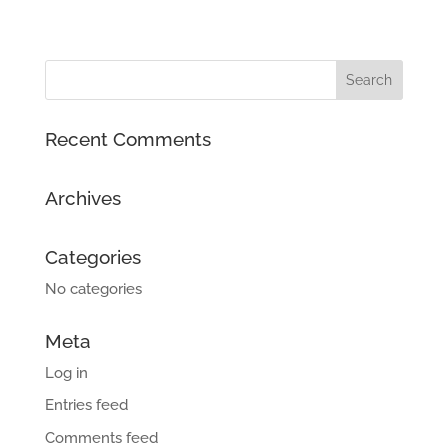
Recent Comments
Archives
Categories
No categories
Meta
Log in
Entries feed
Comments feed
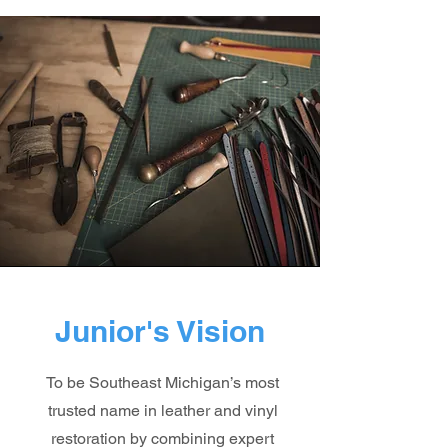
Junior's Vision
To be Southeast Michigan’s most
trusted name in leather and vinyl
restoration by combining expert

• Task to complete: Leave the pictures aside. Set down exactly the lines from the one with "No categories" through the final line of the listing above.

• Output of the exercise:
No categories
Meta
Log in
Entries feed
Comments feed
Junior's Vision
To be Southeast Michigan’s most
trusted name in leather and vinyl
restoration by combining expert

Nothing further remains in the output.